- Stored data
((
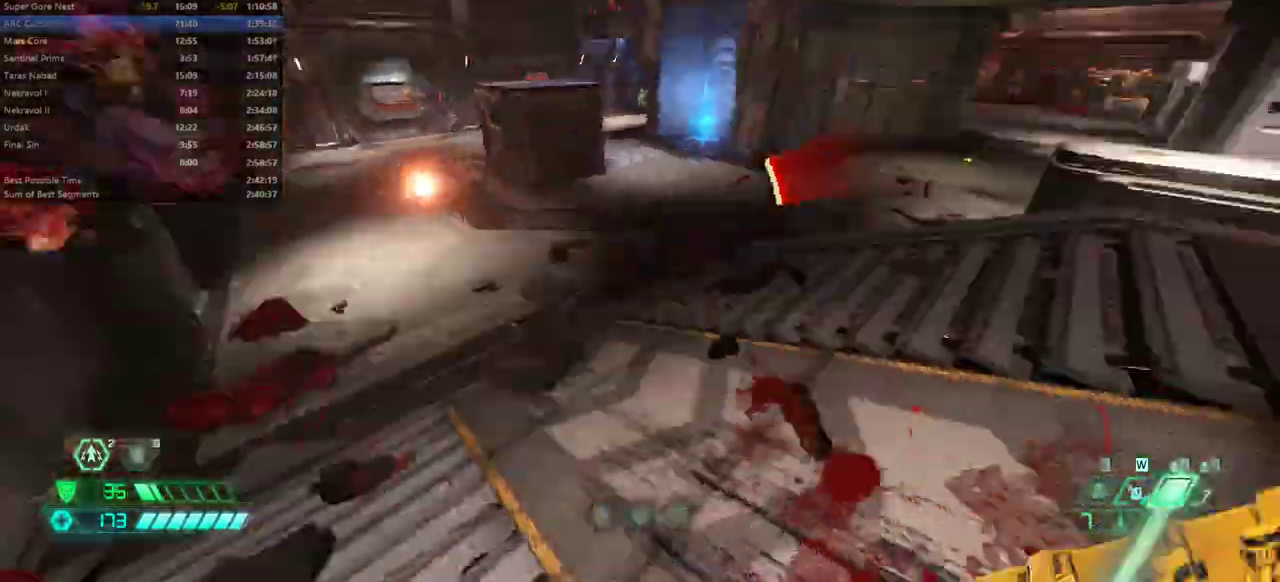
{"keys": ["fw"], "events": [[67, "jump", "down"], [167, "jump", "up"], [333, "jump", "down"], [500, "jump", "up"], [500, "l", "up"]]}
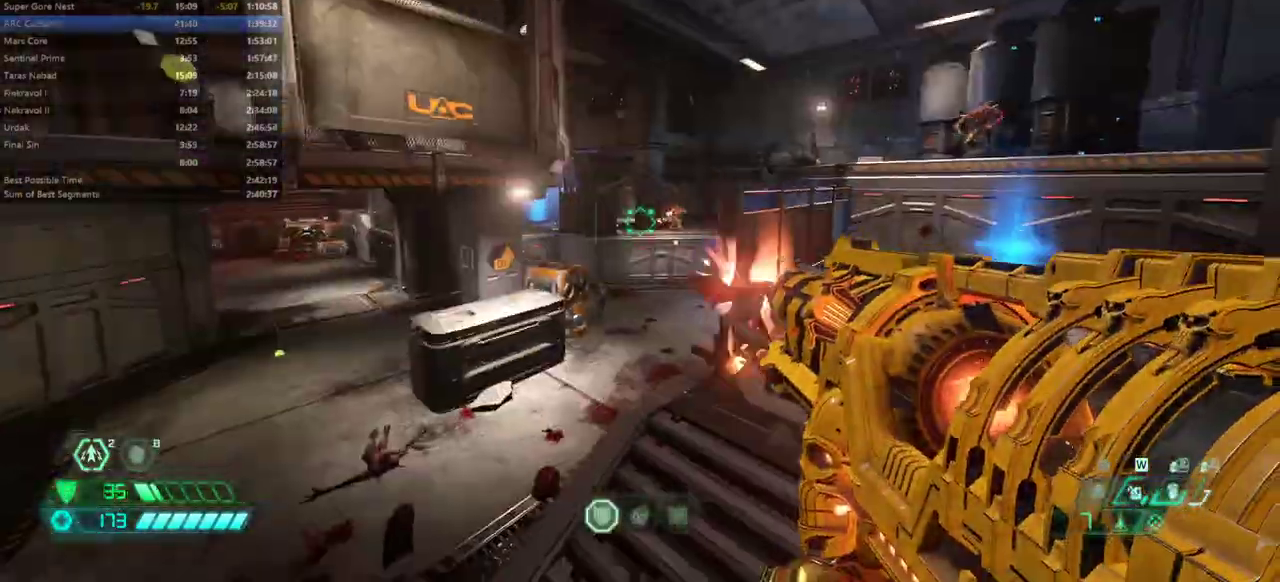
{"keys": ["fw", "r"], "events": [[233, "r", "down"], [333, "dash", "down"], [467, "dash", "up"]]}
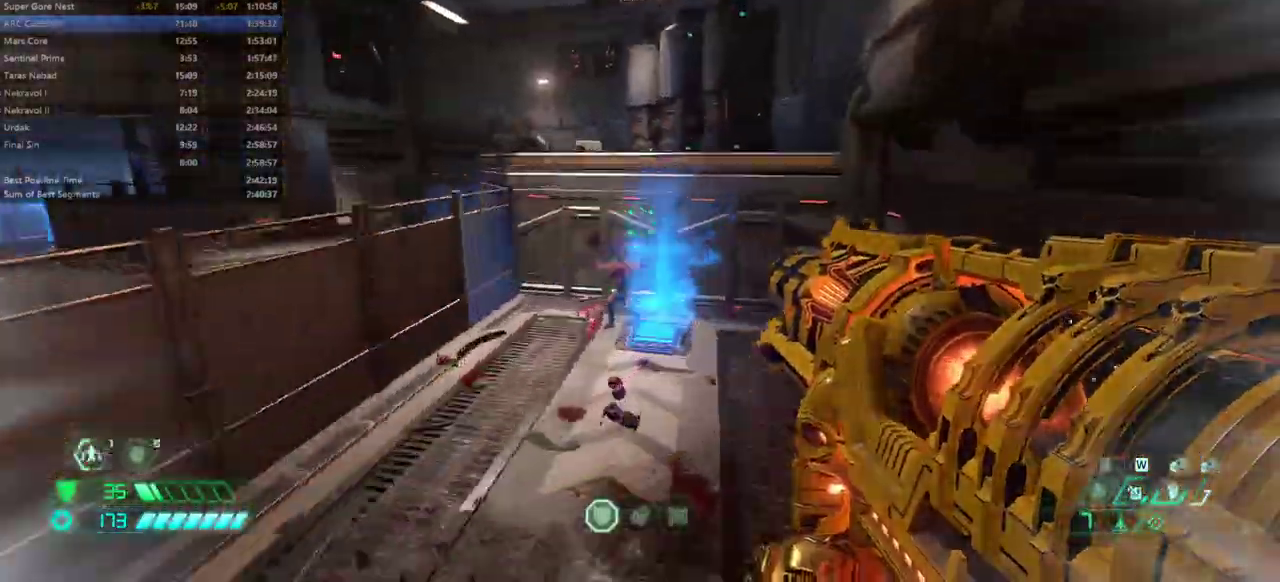
{"keys": ["fw"], "events": [[200, "r", "up"]]}
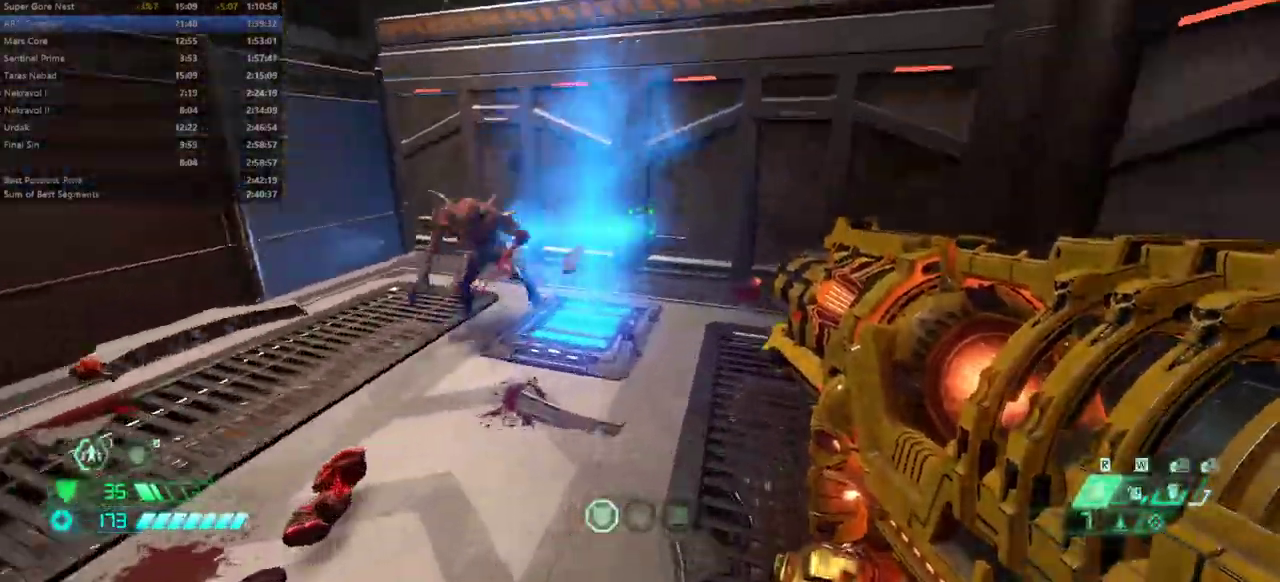
{"keys": ["fw", "r"], "events": [[167, "dash", "down"], [267, "dash", "up"], [333, "r", "down"]]}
))
- Action item
Reproduce every line of the material above that has the string "dash".

- Exercise answer
{"keys": ["fw", "r"], "events": [[233, "r", "down"], [333, "dash", "down"], [467, "dash", "up"]]}
{"keys": ["fw", "r"], "events": [[167, "dash", "down"], [267, "dash", "up"], [333, "r", "down"]]}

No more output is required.